Occasionally, minor bits of information are still missing once the initial draft of the Agreement is prepared, such as the beneficiary amount on an existing term life insurance policy, or one last number to be ascertained. The mediator will have explained that these small items can be discussed by the clients, and one client can email the missing information to the mediator, copying the other client, so as to avoid the mediator entering into a dialogue with just one client. A finalized Agreement can then be sent out.

If the clients wish to suggest revisions, any such revisions should only be made on the mediator’s hard drive version of the Agreement. It is not unheard of for the mediator to receive from the clients revisions tracked on a document which had been sent as a scanned attachment, but any revised document should be prepared entirely by the mediator, and not by “accepting” any changes “tracked” on a client’s copy.

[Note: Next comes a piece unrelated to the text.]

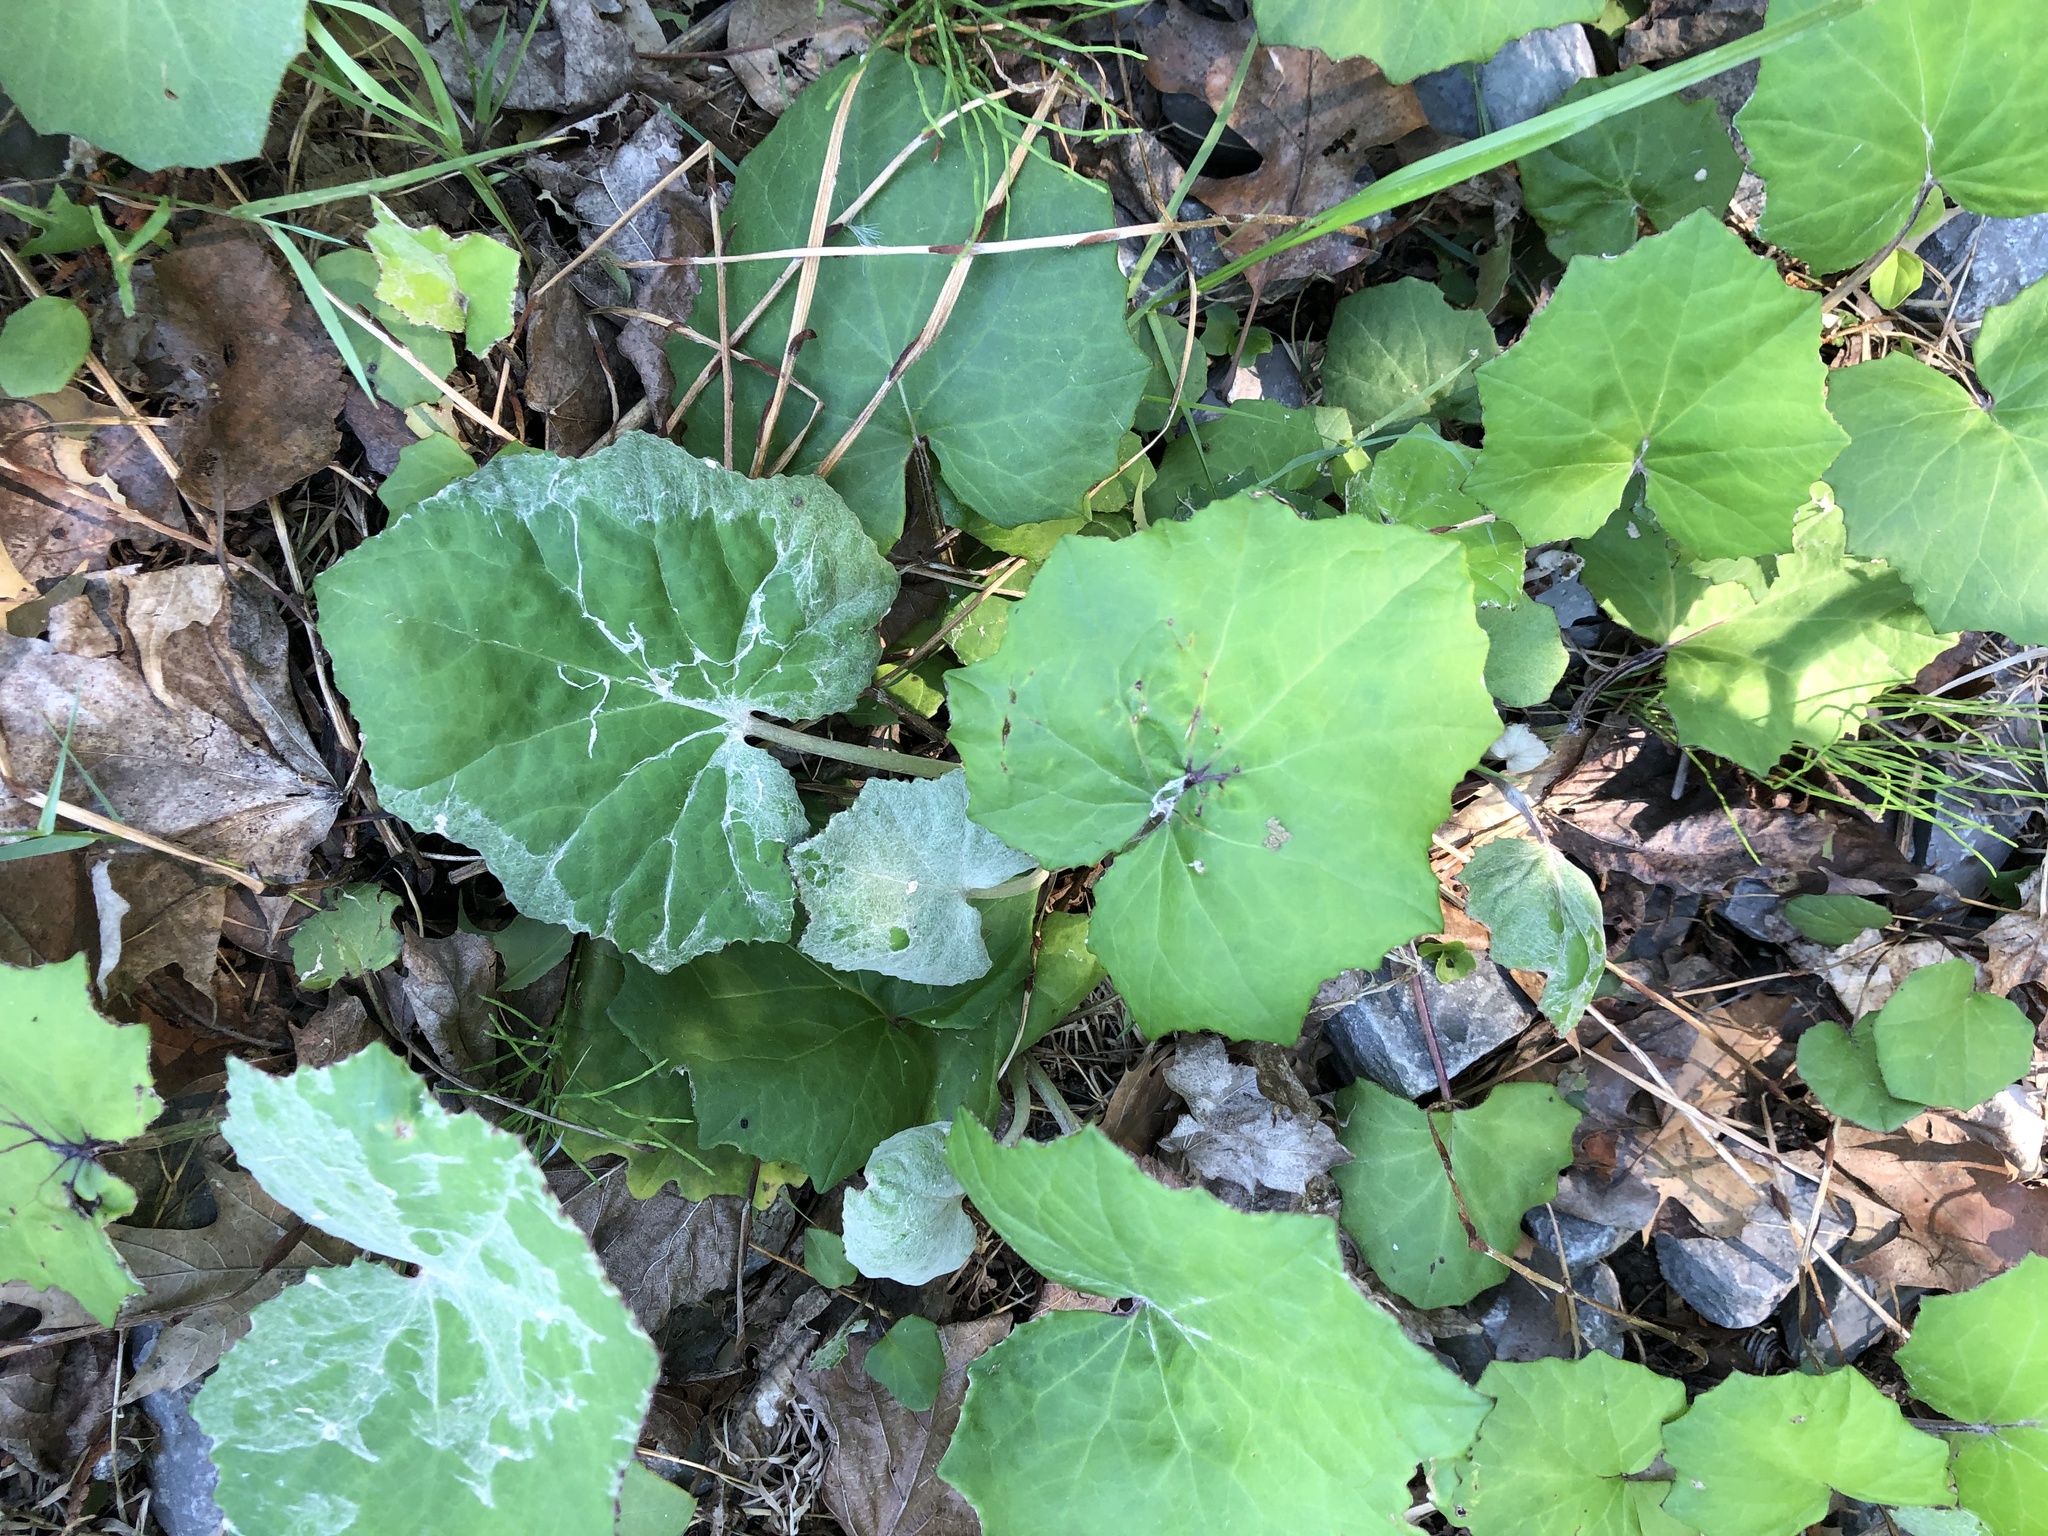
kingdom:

When the final Agreement is sent to the clients, the letter accompanying the Agreement will state that each client should feel free to have the Agreement reviewed by an individual attorney on his or her own behalf. If the clients do so, and if they each receive no new legal information that they did not receive during the course of the mediation, the Informative Mediator has done his or her job.

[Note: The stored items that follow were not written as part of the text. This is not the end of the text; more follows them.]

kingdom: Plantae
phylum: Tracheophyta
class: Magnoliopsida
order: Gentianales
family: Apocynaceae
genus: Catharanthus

Step Ten. The Informative Mediator prepares any necessary retirement orders, military DD forms and transmittal letters, after receipt of a copy of the signed Mediated Agreement from the clients.

A copy of the fully endorsed Agreement should always be requested from the clients, so the mediator can verify that the clients did not alter the Agreement on their own. After receipt of the signed Agreement, letters closing the file can be sent.
However, if the Agreement contained language regarding the division of retirement assets, the Informative Mediator may then prepare language for the orders which effectuate the terms of that Agreement. Military and other retirement sections of the Agreement may have been drafted by a retirement benefits specialists after a conference call with the clients. That individual may have emailed the language regarding the retirement benefits to the mediator to be inserted into the Mediated Agreement. That same individual can then prepare the language for the orders, transmittal letters and military DD forms, under the supervision of the attorney mediator, once the Agreement is signed. Or the attorney mediator can prepare the documents and have QDROs preapproved by the Plan Administrators. These orders and documents are then emailed to the clients, who can then forward them on to the divorce attorney to finalize.

Step Eleven. The Informative Mediator sends closing letters to the clients.

nce all work is completed, the clients should each be informed in writing that their file is closed.

Conclusion

The process of Informative Mediation well serves clients who wish to resolve the issues regarding the dissolution of their marriages amicably, respectfully and efficiently. Informative Mediation is best conducted by qualified practicing attorney litigators, with highly trained support staff and well-developed teams of supporting specialists familiar with the process. Through Informative Mediation, rational and respectful individuals can privately create specialized and detailed futures for their two-home families, at less overall cost.

Although the above mainly address the use of Informative Mediation to resolve divorce issues, the process of Informative Mediation lends itself well to any other area of dispute, and not only to the mediation of family disputes.